The primary treatment is inhaled corticosteroids (ICS), commonly referred to as ‘inhaled steroids’, which reduces airway inflammation and symptoms like cough, breathlessness and phlegm production, as well as reducing the frequency of asthma exacerbations. They are considered the most effective long-term medication for controlling and managing asthma. When used daily, ICS decrease the frequency and severity of asthma attacks. However, they will not relieve an asthma attack that has already started. In such cases, short-acting beta-agonist (SABA) such as salbutamol (Ventolin) will be required for faster relief of bronchospasm.

However, it is important to note that SABA offers temporary bronchodilatory effects, with no impact on airway inflammation. Research has shown that asthmatic patients who use Ventolin alone for treatment of their asthma have a higher risk of suffering a life-threatening asthma attack and higher risk of death.

If symptoms of asthma remain uncontrolled with ICS, doctors may consider combining this medication with a long-acting betaagonist (LABA), also referred to as a LABA-ICS combination.
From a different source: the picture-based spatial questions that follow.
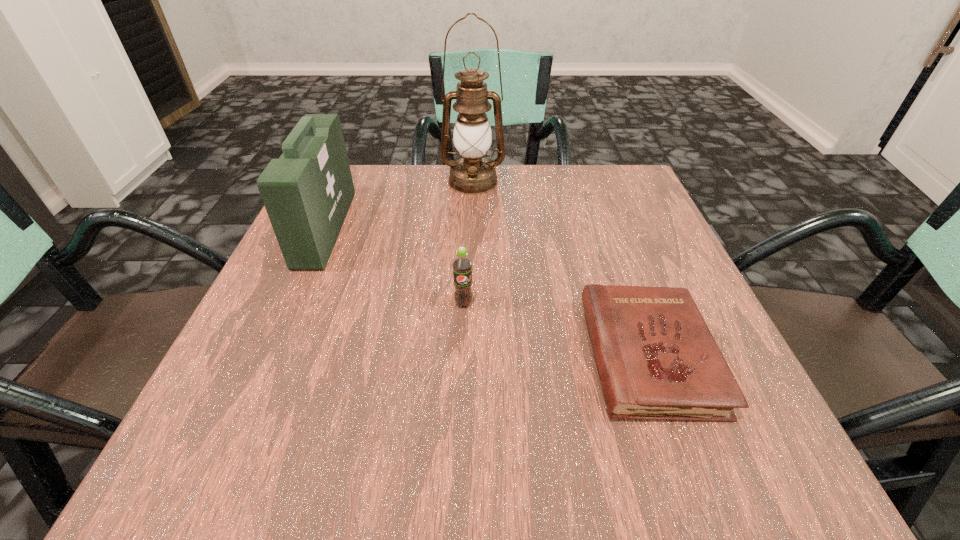
In order to click on the tallest object in this screenshot , I will do `click(472, 174)`.

Find the location of a particular element. the first-aid kit is located at coordinates (307, 192).

Find the location of `the leftmost object`. the leftmost object is located at coordinates (307, 192).

Identify the location of soda. The height and width of the screenshot is (540, 960). [462, 266].

The height and width of the screenshot is (540, 960). Identify the location of the rightmost object. (657, 359).

You are a GUI agent. You are given a task and a screenshot of the screen. Output one action in this format:
    pyautogui.click(x=<x>, y=<y>)
    Task: Click on the shortest object
    
    Given the screenshot: What is the action you would take?
    (657, 359)

At what (x,y) coordinates should I click in order to perform the action: click on vacant space located 0.230m on the right of the oil lamp. Please return your answer as a coordinate pair (x, y). Looking at the image, I should click on (600, 181).

Where is `free space located 0.120m on the front-facing side of the first-aid kit`? free space located 0.120m on the front-facing side of the first-aid kit is located at coordinates (399, 228).

At what (x,y) coordinates should I click in order to perform the action: click on vacant space positioned 0.260m on the front label of the third tallest object. Please return your answer as a coordinate pair (x, y). Image resolution: width=960 pixels, height=540 pixels. Looking at the image, I should click on (458, 461).

Locate an element on the screen. The height and width of the screenshot is (540, 960). vacant space situated 0.230m on the left of the shortest object is located at coordinates (441, 356).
LABAs are inhaled medications that work by relaxing the muscles around the airways, opening up the airways of the lungs for up to 12 hours. They can also help control symptoms at night or during periods of exercise. They are not intended to be used on their own for the treatment of asthma, and are always used alongside ICS.

In severe cases of asthma, additional treatments may include long-acting muscarinic antagonists (LAMAs) to aid long-term asthma control, oral corticosteroids, and biologics, which can help slow or stop inflammation.